Repeat the lines below exactly as written, please, from the line with "Frequency(ns) for simulation." to the line with "oscillator clock output", both lines included, and no others.

+-------+

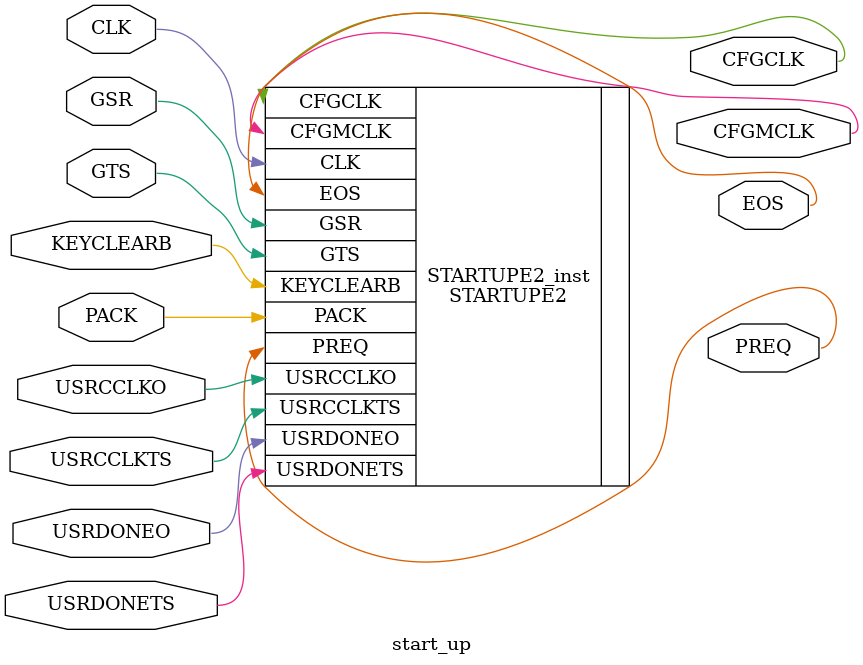
<source format=v>
module start_up(input CLK, input  GSR , input GTS , input KEYCLEARB, input  PACK , input USRCCLKO , input USRCCLKTS, input   USRDONEO, input  USRDONETS,
output CFGCLK, output CFGMCLK,output EOS, output PREQ);
STARTUPE2 #(
   .PROG_USR("FALSE"),  // Activate program event security feature. Requires encrypted bitstreams.
   .SIM_CCLK_FREQ(0.0)  // Set the Configuration Clock Frequency(ns) for simulation.
)
STARTUPE2_inst (
   .CFGCLK(CFGCLK),       // 1-bit output: Configuration main clock output
   .CFGMCLK(CFGMCLK),     // 1-bit output: Configuration internal oscillator clock output
   .EOS(EOS),             // 1-bit output: Active high output signal indicating the End Of Startup.
   .PREQ(PREQ),           // 1-bit output: PROGRAM request to fabric output
   .CLK(CLK),             // 1-bit input: User start-up clock input
   .GSR(GSR),             // 1-bit input: Global Set/Reset input (GSR cannot be used for the port name)
   .GTS(GTS),             // 1-bit input: Global 3-state input (GTS cannot be used for the port name)
   .KEYCLEARB(KEYCLEARB), // 1-bit input: Clear AES Decrypter Key input from Battery-Backed RAM (BBRAM)
   .PACK(PACK),           // 1-bit input: PROGRAM acknowledge input
   .USRCCLKO(USRCCLKO),   // 1-bit input: User CCLK input
                          // For Zynq-7000 devices, this input must be tied to GND
   .USRCCLKTS(USRCCLKTS), // 1-bit input: User CCLK 3-state enable input
                          // For Zynq-7000 devices, this input must be tied to VCC
   .USRDONEO(USRDONEO),   // 1-bit input: User DONE pin output control
   .USRDONETS(USRDONETS)  // 1-bit input: User DONE 3-state enable output
);

endmodule

</source>
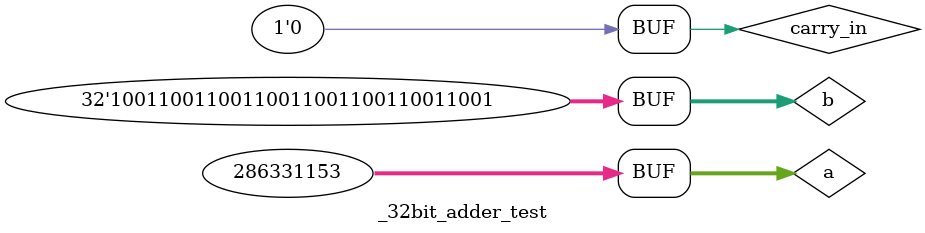
<source format=v>
`define DELAY 20
module _32bit_adder_test;
 // Inputs
 reg [31:0] a,b;
 reg carry_in;
 // Outputs
 wire [31:0] sum;
 wire carry_out;
 _32bit_adder adder32bit (sum[31:0],carry_out,a[31:0],b[31:0],carry_in);

initial begin
a[31:0] = 32'h11111111; b[31:0] = 32'h99999999;carry_in = 1'b0;
end
 
 
initial
begin
$monitor("time = %2d, a =%32h, b=%32h, answer=%32h,carry_out=%1b ,carry_in=%1b", $time, a, b, sum,carry_out,carry_in);
end
      
endmodule
</source>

+-------+

FINISHED TASK:
   .SIM_CCLK_FREQ(0.0)  // Set the Configuration Clock Frequency(ns) for simulation.
)
STARTUPE2_inst (
   .CFGCLK(CFGCLK),       // 1-bit output: Configuration main clock output
   .CFGMCLK(CFGMCLK),     // 1-bit output: Configuration internal oscillator clock output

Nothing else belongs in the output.